I could feel my heart rate rising and tears threatening to spill out as I was talking, but eventually I let them flow down silently.

Subaru's POV-
I got Taiyo to calm down and I put her back in her bed so she could sleep. She needed it. However it wasn't that easy she kept having dreams from when she was a kid that kept replaying in her mind. So eventually I decided to just stay with her and let her hold me like a teddy bear. It wasn't wrong I mean we're siblings and I was just trying to comfort her.
Anyway I kinda felt bad for Yui. I yelled at her like that but I didn't mean to I was just worried for Taiyo last time she was like this was when mother left us.

Shu's POV-
I listened to what Yui told me. That was sad and I took my mother for granted. I barely spoke to her and ignored her even though she was also quite harsh.

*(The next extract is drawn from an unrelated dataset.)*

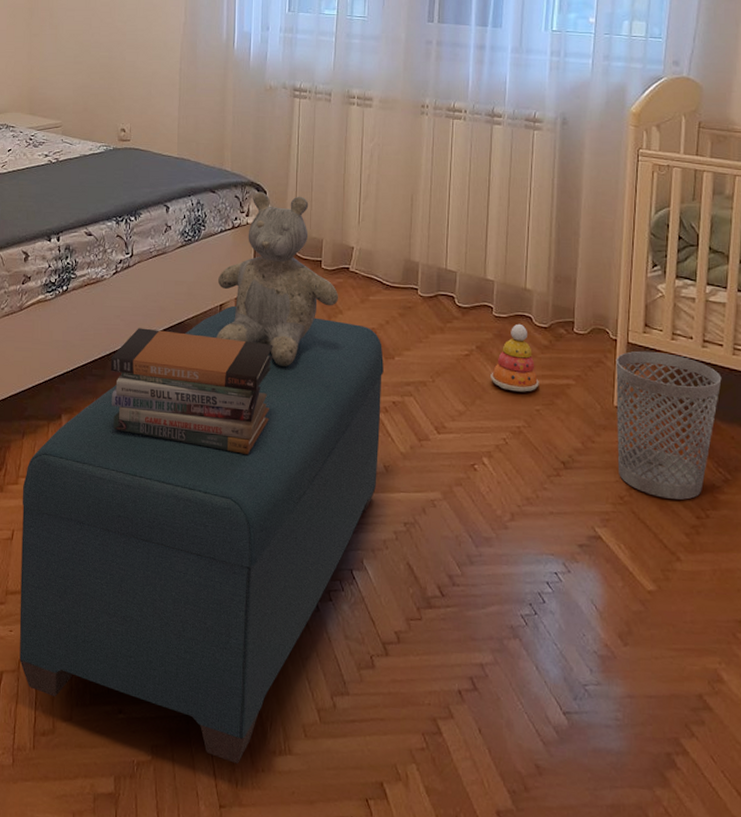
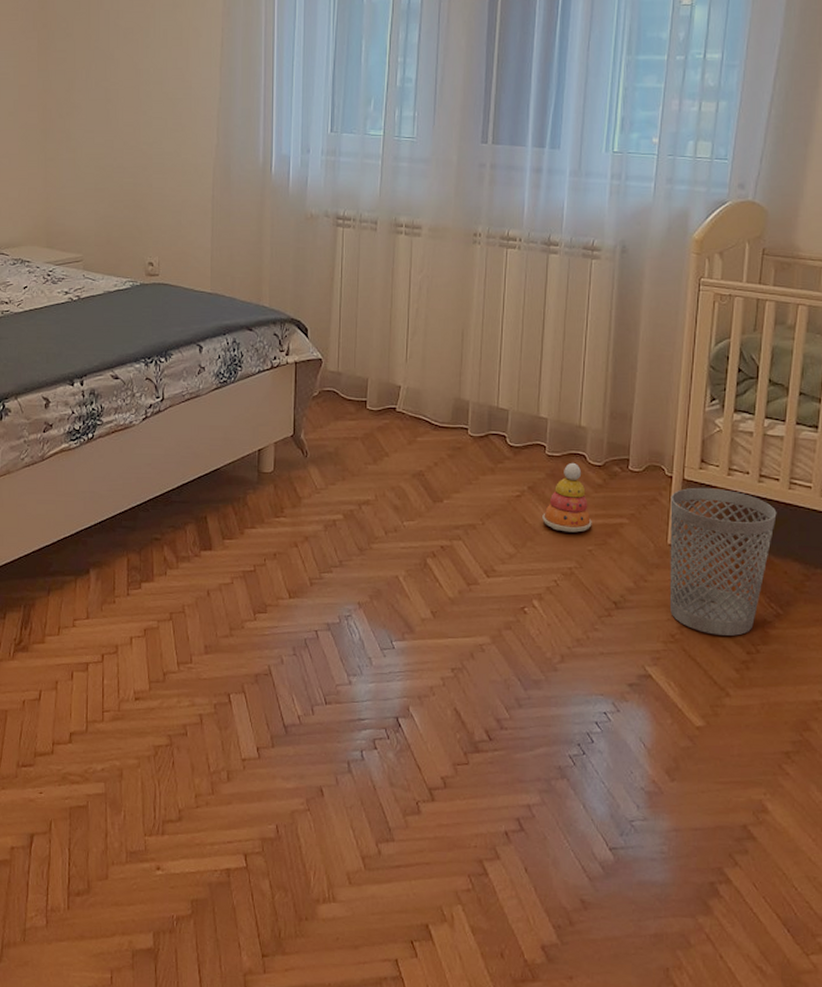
bench: present [19,305,384,764] -> none [49,450,432,913]
book stack: present [110,328,273,454] -> none [141,476,316,604]
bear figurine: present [216,191,339,367] -> none [255,328,385,513]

"Nice singing with you and sorry about your mum and your dad." I got up and left. I left a poor girl crying when I know what it felt like not to have anyone to talk to about it. I sighed and carried on. Why do I care anyway? I'm a vampire and she just my prey. She doesn't matter to me, not in a million years.

As I'm walking back to my room I pass Taiyo's room, which has the door open and see her lying on the bed with Subaru. Soon I walk over to them and quietly ask Subaru something.

"Hey Subaru, I'll watch her for a bit if you want."

Yeah thanks Shu."

We swapped places and he left the room before looking back one more time to make sure we were alright.

Yui's POV-
I get up once Shu leaves. I'm surprised that he stayed to even listen. Normally he wouldn't listen at all and anyway there's no point in crying. It won't help me get my parents back.
I stood up and turned the light of the room off as I too was about to leave the room when someone blocked the doorway. My eyes widened. I knew what was gonna happen but I don't like the answer. I'm so stupid. Why did I think that they wouldn't suck my blood anymore, just because of what happened with me and Taiyo.

My heart was racing. My head was pounding with thoughts of all the possibilities that might happen. Of all the brothers why did it have to be this one, right here.. right now.